The quality of topic discovery is a significant indicator for evaluating bursty topic discovery. The Purity is selected as the evaluation indicator to verify the quality of topic discovery for all baseline methods. Purity is a classical clustering quality evaluation measure. The larger its value is, the better the quality of topic discovery is. In addition, because the crawled data do not contain label information, we use the hashtags information of Sina Weibo as the clustering label. The number of bursty topics K is set 10 to 50, and the number of steps to be 10. Figure 5 shows the experimental results of bursty topic discovery quality for all comparison methods under different bursty topic numbers.

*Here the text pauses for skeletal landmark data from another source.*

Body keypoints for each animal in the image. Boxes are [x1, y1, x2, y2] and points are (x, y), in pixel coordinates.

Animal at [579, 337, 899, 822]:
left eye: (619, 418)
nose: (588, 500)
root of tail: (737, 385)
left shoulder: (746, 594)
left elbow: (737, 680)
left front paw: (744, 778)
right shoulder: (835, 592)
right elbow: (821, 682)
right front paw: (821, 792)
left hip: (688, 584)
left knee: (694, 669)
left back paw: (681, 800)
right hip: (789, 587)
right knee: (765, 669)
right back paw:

Comparison of clustering purity of bursty topics.
From Fig. 5, we can draw the following conclusions. The proposed ST-SRTM is superior to other comparison methods in Purity. The results show that the proposed ST-SRTM can obtain high-quality bursty topics. ST-ETM and SRTM also obtained better results. However, compared with our proposed ST-SRTM, they still perform slightly worse. The main reason is that the proposed ST-SRTM can effectively enhance the semantic space to generate more word co-occurrence information by modeling spatial-temporal areas and can obtain high-quality topics by introducing sparse prior. RIBS and BBTM also get high-quality bursty topics. The main reason is that RIBS and BBTM can weaken the context sparsity through different means. The performance of Twevent is better than LDA, mainly because Twevent uses burst word information to describe bursty topic, which can improve the quality of bursty topic discovery. In all comparison methods, LDA always performs the worst because LDA only models text semantics from document topic distribution, cannot distinguish common topics from bursty topics, and cannot alleviate context sparsity in social networks.

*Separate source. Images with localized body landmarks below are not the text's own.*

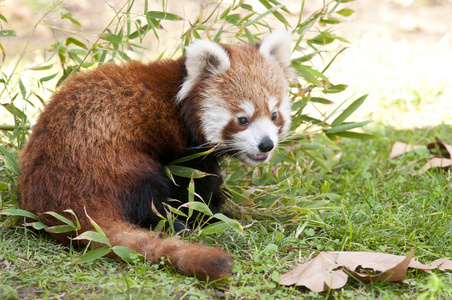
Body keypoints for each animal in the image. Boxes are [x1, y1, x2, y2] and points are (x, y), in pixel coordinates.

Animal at [18, 31, 294, 282]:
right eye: (242, 120)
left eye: (274, 115)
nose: (266, 144)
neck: (182, 99)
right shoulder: (185, 153)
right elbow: (194, 186)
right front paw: (214, 210)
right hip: (115, 162)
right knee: (148, 195)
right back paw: (179, 224)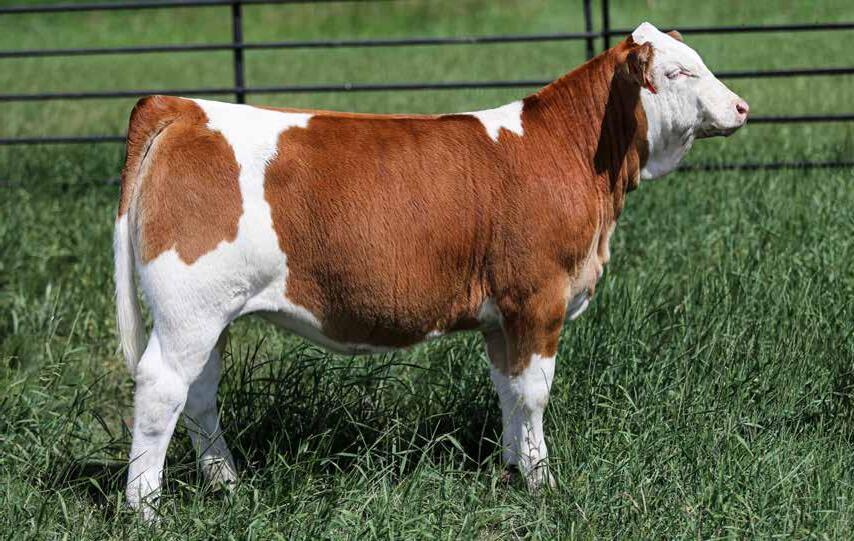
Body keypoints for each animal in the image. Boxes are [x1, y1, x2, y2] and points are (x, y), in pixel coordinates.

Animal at [114, 22, 748, 517]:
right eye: (680, 73)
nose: (742, 107)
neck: (569, 151)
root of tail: (183, 108)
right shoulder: (538, 298)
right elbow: (534, 394)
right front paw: (543, 484)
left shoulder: (501, 316)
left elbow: (507, 390)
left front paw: (511, 472)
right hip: (189, 310)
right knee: (161, 390)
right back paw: (147, 509)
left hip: (210, 315)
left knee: (199, 395)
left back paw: (227, 485)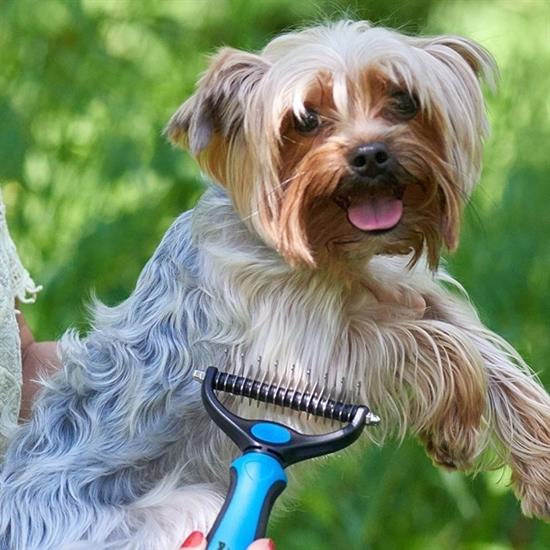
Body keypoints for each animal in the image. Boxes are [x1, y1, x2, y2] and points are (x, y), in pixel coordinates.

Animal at [0, 19, 548, 548]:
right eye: (304, 120)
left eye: (404, 100)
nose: (371, 154)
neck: (338, 255)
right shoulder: (304, 361)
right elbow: (439, 342)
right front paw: (459, 425)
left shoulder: (409, 290)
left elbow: (482, 346)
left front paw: (536, 459)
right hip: (176, 509)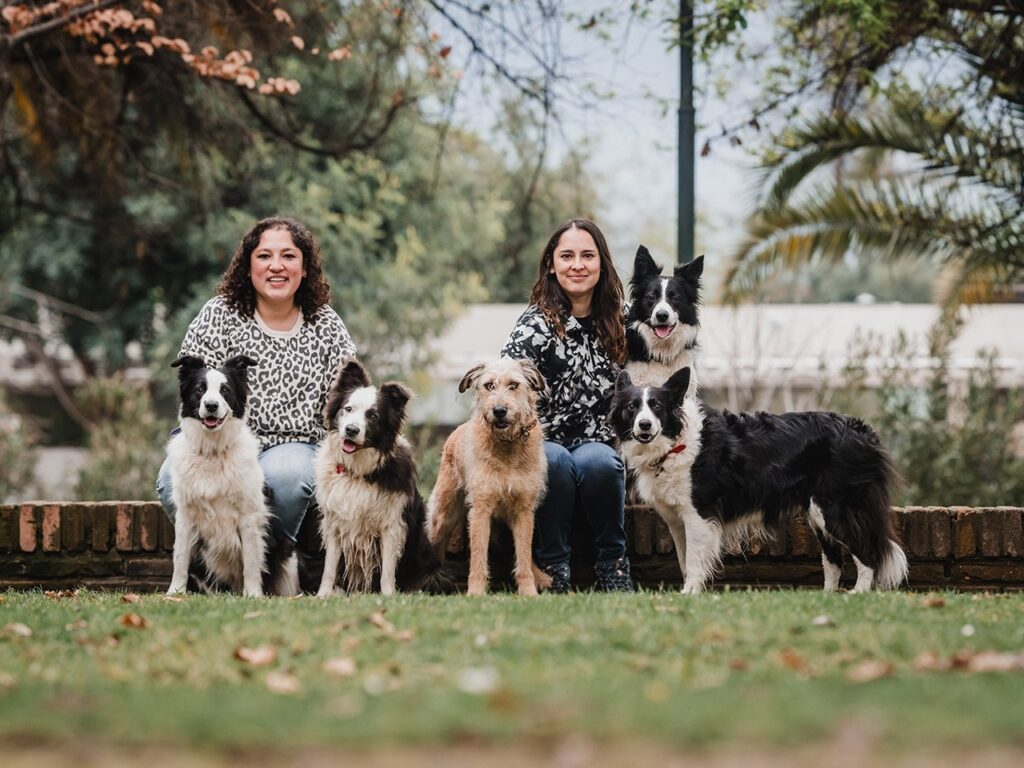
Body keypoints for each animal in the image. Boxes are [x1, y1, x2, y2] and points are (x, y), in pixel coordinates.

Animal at [165, 356, 299, 602]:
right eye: (200, 389)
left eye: (225, 390)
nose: (211, 405)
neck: (213, 452)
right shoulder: (185, 516)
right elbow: (180, 559)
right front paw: (175, 593)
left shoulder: (249, 516)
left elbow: (252, 562)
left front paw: (253, 594)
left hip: (287, 552)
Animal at [313, 358, 450, 598]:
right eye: (348, 409)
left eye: (372, 416)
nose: (351, 430)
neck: (358, 471)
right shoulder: (335, 523)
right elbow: (329, 567)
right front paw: (322, 596)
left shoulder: (392, 525)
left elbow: (387, 568)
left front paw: (388, 596)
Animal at [423, 358, 552, 598]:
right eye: (489, 385)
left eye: (513, 385)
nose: (499, 410)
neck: (507, 446)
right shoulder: (481, 510)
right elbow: (478, 557)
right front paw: (475, 592)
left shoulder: (524, 511)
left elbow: (523, 555)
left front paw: (528, 591)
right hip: (444, 515)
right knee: (435, 544)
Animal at [602, 366, 909, 593]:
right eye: (631, 407)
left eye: (656, 406)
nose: (644, 425)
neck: (675, 443)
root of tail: (863, 430)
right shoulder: (677, 520)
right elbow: (684, 559)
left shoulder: (699, 515)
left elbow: (695, 560)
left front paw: (690, 594)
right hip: (817, 513)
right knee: (833, 560)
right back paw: (827, 597)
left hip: (835, 508)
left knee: (868, 553)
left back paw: (858, 594)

The social network content is noisy and sparse, accompanied by a large number of meaningless topics and common topics, which brings difficulties and challenges to the bursty topic discovery. To deal with the above problems, the paper proposes a spatial-temporal topic model with sparse prior and RNN prior for bursty topic discovering. Our method learns between words by introducing RNN priors and use spatial-temporal information to construct spatial-temporal area information to enhance word co-occurrence information for alleviating the semantic sparsity. To further deal with the problem of semantic sparsity, we directly model words to learn more word co-occurrence information. Meanwhile, the emergence of words is introduced as a prior, combined with binary switch variables to realize the automatic discovery of bursty topics. In addition, we introduce a sparse prior to decouple the sparseness and smoothness of the topics learned to obtain more coherent bursty topics. Multiple evaluation indicators are used to verify the performance of the proposed ST-SRTM. The experimental results demonstrate that the proposed ST-SRTM can automatically discover bursty topics, and its performance is better than other comparison methods.

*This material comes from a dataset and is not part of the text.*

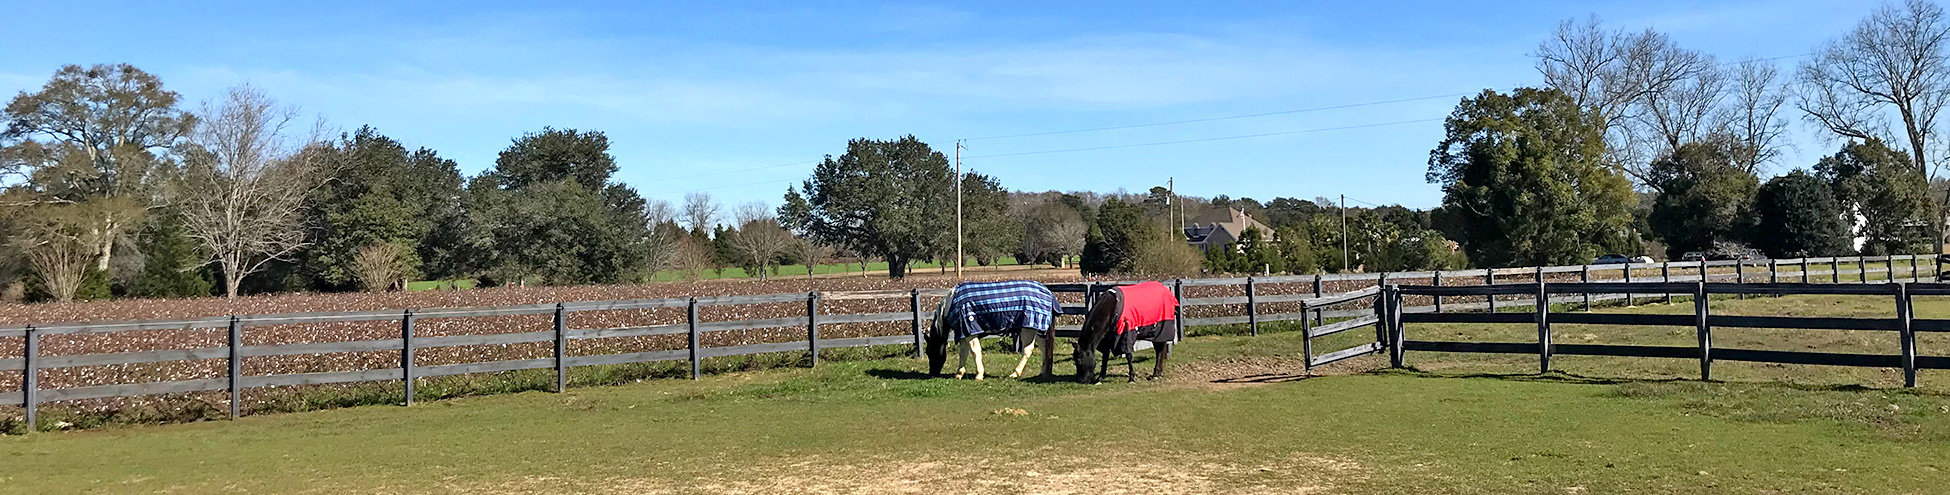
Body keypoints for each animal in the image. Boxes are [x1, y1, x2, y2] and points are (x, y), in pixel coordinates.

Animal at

In addition, social networks include not only spatial-temporal characteristics but also a lot of user information, hashtags information, social relationship information, cross-media information, and other different attributes and modal information. Our ST-SRTM cannot model the above information. By introducing multiple attributes and modal information of social networks to model the semantic information of social networks, we can reduce the semantic space and alleviate semantic sparsity. Through the mutual supplement of different modal information, the ability and granularity of semantic modeling can be further improved, to provide support for upper layer applications. In future work, we will introduce the above different attributes and modal information to fine-grained model the semantics of social networks for realizing the accurate search of bursty topics, knowledge graph and intelligent recommendations in social networks.